I disagree, I feel the majority of youth are misinformed Kool-aid drinkers with no substance. They don’t know history they vote on looks and I am angry to see where the country is going. Thank God for men like Scalia and McCain.

Jack Henry   April 28th, 2008 9:47 am ET

Where are your transitional forms inthe fossil record? Cant answer that can you? And dont give me punctionated equalilibrium either. Young man or woman just what did man evolve from? Show me man’s transitional forms in the fossil reord..
And dont tell me to grow up. Please keep your epithets to your self. Ad hominim attacks are the last refuge of a person who is on shaky ground intellectually.
I would enjoy more discourse, young man or womon. You may refer to me as Mr Henry.

Kevin in San Diego   April 28th, 2008 5:49 pm ET

Yes, it does seem CNN was sensationalizing, or at least not doing the background. A fossil of a mummy is not a mummy. Still a great find though, locating fossil soft tissue.

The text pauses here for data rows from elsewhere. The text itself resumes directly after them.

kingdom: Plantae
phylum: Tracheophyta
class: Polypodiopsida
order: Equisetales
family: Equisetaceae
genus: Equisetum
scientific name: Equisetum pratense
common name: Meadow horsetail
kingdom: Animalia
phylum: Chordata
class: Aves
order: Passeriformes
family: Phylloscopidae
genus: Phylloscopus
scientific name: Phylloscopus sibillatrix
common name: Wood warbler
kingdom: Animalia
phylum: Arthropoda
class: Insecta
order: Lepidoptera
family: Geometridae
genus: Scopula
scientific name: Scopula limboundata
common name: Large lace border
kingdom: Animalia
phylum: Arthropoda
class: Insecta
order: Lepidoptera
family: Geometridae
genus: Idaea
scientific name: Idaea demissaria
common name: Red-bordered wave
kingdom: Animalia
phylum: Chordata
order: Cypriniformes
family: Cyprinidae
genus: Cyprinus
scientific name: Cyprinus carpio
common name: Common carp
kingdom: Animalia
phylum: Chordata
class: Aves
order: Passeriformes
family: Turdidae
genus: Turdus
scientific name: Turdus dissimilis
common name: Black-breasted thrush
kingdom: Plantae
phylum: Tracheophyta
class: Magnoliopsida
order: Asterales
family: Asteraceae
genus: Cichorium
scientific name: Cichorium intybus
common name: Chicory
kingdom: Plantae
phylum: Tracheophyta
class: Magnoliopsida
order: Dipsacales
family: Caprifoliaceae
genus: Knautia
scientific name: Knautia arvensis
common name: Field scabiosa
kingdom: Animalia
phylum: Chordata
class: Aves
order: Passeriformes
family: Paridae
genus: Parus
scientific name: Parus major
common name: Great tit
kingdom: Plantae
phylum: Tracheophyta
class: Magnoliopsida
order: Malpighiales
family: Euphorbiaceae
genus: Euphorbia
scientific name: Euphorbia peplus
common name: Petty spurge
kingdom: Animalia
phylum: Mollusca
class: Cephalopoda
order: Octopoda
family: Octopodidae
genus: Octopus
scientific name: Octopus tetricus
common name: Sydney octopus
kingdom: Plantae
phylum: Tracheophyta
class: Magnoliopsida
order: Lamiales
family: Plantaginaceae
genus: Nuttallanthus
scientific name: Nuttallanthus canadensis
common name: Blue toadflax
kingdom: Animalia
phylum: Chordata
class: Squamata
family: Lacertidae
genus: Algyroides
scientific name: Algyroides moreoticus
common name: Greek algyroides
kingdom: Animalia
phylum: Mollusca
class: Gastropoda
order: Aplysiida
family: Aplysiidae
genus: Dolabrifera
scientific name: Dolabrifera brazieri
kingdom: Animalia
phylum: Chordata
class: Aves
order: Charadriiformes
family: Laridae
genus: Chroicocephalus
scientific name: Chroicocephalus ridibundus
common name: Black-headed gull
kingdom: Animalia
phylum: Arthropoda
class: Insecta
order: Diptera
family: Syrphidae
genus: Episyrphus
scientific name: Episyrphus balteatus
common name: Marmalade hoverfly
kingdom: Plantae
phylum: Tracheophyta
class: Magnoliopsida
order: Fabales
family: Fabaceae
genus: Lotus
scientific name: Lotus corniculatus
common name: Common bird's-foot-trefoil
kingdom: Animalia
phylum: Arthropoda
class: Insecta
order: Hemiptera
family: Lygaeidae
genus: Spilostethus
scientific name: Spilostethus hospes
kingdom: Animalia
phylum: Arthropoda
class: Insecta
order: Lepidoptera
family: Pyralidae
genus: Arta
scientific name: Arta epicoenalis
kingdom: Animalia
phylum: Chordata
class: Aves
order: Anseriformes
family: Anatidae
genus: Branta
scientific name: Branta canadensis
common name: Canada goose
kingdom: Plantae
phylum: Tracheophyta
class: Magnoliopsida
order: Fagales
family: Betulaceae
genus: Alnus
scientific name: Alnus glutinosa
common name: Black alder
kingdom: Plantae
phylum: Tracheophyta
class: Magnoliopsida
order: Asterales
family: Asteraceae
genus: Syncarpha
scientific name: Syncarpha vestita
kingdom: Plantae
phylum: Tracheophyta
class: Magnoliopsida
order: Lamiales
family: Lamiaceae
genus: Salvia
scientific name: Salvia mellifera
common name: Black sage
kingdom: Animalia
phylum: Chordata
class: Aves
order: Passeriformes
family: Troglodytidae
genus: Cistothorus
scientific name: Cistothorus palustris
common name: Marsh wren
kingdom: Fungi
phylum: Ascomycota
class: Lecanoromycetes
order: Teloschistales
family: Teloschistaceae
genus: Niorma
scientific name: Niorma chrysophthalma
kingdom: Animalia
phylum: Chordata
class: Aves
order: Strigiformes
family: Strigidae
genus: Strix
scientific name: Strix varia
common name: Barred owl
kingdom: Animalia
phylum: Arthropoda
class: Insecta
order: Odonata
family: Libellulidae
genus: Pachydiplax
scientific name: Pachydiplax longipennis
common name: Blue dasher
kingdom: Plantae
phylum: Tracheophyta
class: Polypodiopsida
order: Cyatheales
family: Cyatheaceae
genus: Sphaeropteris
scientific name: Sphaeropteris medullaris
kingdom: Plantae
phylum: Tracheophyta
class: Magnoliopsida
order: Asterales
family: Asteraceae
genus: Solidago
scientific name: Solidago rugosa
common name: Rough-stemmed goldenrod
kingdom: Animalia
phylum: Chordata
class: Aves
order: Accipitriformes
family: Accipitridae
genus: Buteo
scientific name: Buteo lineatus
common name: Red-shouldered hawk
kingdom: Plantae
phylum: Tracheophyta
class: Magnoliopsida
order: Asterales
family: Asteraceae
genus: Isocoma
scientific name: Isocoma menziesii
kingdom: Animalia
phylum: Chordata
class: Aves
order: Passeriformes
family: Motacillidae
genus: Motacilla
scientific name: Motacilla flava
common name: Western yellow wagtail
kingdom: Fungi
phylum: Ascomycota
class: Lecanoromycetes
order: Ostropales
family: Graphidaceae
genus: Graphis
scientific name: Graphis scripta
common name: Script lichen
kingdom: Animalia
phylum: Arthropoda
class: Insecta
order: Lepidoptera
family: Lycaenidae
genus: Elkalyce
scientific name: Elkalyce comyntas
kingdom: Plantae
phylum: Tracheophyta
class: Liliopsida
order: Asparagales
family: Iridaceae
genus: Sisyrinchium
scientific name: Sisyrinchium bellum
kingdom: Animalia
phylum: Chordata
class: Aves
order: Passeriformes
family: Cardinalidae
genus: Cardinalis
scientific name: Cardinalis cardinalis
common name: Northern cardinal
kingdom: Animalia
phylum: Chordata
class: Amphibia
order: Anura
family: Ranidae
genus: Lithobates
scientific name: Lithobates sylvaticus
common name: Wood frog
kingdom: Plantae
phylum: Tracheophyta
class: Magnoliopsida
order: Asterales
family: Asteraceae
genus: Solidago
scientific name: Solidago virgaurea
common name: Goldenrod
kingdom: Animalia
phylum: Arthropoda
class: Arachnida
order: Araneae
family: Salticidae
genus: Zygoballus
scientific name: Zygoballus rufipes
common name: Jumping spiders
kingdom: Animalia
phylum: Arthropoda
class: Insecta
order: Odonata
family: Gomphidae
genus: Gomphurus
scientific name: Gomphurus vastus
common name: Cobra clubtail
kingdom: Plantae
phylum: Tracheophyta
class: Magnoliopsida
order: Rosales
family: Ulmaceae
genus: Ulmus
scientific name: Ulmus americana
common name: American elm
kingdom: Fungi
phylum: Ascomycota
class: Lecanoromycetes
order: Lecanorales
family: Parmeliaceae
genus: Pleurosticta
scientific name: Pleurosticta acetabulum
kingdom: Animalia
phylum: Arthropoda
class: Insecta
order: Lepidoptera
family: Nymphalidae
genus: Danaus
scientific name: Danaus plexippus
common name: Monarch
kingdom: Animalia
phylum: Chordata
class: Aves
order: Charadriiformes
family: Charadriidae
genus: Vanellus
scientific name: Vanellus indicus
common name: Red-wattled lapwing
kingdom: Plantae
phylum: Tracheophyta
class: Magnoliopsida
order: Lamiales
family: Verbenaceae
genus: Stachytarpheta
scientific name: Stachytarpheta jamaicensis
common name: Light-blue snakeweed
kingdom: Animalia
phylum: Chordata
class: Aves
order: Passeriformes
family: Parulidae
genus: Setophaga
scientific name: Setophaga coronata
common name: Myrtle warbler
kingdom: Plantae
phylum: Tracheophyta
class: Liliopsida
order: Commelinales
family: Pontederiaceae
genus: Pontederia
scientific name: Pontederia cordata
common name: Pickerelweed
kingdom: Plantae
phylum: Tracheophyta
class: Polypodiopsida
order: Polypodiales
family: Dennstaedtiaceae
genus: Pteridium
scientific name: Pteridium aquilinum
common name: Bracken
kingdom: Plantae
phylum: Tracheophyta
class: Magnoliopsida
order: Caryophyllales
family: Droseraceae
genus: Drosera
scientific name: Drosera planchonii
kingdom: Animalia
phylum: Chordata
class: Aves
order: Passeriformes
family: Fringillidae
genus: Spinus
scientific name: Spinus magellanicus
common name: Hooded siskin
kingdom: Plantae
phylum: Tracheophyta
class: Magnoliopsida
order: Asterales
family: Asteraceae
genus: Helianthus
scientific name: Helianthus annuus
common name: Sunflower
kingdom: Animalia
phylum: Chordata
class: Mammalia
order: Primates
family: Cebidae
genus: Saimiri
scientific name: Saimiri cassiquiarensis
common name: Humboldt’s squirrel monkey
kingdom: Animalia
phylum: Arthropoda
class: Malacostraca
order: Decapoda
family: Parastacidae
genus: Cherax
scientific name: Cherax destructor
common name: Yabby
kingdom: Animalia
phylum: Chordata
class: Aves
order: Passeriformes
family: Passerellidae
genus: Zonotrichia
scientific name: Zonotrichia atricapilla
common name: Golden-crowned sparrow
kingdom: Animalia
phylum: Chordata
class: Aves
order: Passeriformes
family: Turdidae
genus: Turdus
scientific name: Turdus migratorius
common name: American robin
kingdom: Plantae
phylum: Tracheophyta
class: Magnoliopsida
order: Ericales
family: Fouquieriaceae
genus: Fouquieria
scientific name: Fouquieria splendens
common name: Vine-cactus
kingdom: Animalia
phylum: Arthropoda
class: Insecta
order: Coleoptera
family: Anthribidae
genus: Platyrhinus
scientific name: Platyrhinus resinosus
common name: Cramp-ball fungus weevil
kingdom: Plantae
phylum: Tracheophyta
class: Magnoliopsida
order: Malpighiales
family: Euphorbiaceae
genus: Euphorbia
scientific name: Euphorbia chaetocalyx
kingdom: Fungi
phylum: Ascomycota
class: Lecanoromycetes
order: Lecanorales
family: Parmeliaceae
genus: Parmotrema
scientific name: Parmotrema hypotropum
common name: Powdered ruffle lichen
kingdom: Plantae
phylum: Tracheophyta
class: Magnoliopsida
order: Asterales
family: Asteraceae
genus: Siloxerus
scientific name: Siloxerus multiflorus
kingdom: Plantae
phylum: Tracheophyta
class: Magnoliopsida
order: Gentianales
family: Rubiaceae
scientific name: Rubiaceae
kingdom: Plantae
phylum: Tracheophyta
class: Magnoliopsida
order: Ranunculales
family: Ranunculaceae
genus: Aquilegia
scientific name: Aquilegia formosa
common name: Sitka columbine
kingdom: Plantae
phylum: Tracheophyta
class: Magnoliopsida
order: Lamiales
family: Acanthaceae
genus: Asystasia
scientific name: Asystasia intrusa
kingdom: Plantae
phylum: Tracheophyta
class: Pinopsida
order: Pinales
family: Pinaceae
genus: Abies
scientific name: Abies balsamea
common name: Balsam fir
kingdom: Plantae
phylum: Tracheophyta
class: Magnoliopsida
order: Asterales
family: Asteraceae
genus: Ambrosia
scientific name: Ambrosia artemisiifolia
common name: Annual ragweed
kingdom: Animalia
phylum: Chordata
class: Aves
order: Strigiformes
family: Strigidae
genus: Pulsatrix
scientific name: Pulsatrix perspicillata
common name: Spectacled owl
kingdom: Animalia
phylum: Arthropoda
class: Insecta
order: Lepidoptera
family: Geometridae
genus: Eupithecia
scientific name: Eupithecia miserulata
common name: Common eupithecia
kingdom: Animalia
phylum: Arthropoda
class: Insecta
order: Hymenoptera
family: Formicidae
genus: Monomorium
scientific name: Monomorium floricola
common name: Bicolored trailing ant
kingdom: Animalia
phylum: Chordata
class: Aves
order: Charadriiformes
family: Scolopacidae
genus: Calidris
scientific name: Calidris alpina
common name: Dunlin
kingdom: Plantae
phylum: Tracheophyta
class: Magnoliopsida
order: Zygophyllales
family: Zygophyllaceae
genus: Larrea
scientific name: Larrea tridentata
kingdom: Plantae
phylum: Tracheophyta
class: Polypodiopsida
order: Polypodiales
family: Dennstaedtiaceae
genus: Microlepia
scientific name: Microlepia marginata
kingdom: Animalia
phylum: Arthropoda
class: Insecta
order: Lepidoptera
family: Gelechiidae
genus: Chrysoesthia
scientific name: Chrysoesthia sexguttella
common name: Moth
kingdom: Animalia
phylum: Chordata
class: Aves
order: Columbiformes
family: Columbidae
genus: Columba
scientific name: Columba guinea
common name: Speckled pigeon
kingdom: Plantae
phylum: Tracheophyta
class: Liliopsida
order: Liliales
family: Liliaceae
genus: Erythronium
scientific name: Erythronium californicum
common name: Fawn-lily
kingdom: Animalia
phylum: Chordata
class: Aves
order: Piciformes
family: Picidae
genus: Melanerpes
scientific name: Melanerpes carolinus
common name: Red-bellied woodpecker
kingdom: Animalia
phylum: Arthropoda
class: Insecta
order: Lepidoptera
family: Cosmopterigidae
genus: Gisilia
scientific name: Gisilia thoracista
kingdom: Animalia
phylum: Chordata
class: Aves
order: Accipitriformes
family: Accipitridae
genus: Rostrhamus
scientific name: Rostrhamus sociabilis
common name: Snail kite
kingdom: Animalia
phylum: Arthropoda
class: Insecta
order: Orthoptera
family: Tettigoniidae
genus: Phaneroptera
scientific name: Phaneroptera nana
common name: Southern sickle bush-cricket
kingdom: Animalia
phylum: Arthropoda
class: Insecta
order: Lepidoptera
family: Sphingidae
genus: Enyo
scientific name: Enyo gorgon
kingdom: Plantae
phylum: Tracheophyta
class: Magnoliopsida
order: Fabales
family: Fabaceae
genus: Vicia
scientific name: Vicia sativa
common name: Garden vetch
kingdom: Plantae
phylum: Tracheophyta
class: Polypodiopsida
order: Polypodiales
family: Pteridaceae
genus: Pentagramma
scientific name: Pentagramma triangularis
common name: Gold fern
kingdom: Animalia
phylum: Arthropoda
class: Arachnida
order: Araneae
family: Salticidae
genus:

NotATypo   May 7th, 2008 10:56 pm ET

1) CNN was not sensationalizing. “Mummified” is the term used in paleontology circles to describe dinosaurs (and pieces of them) found in this condition.
2) Check out the Marmarth Research Foundation website at mrfdigs.com for more info. I’m going this summer with my son (Hi, Tyler!)
3) Jack, you ARE a transitional form, just not yet in the fossil record. All in good time. Do a Google search on PLATYPUS and study that for a month or two and get back to us on transitional forms.
4) Thank God for dinosaurs and thank God for evolution!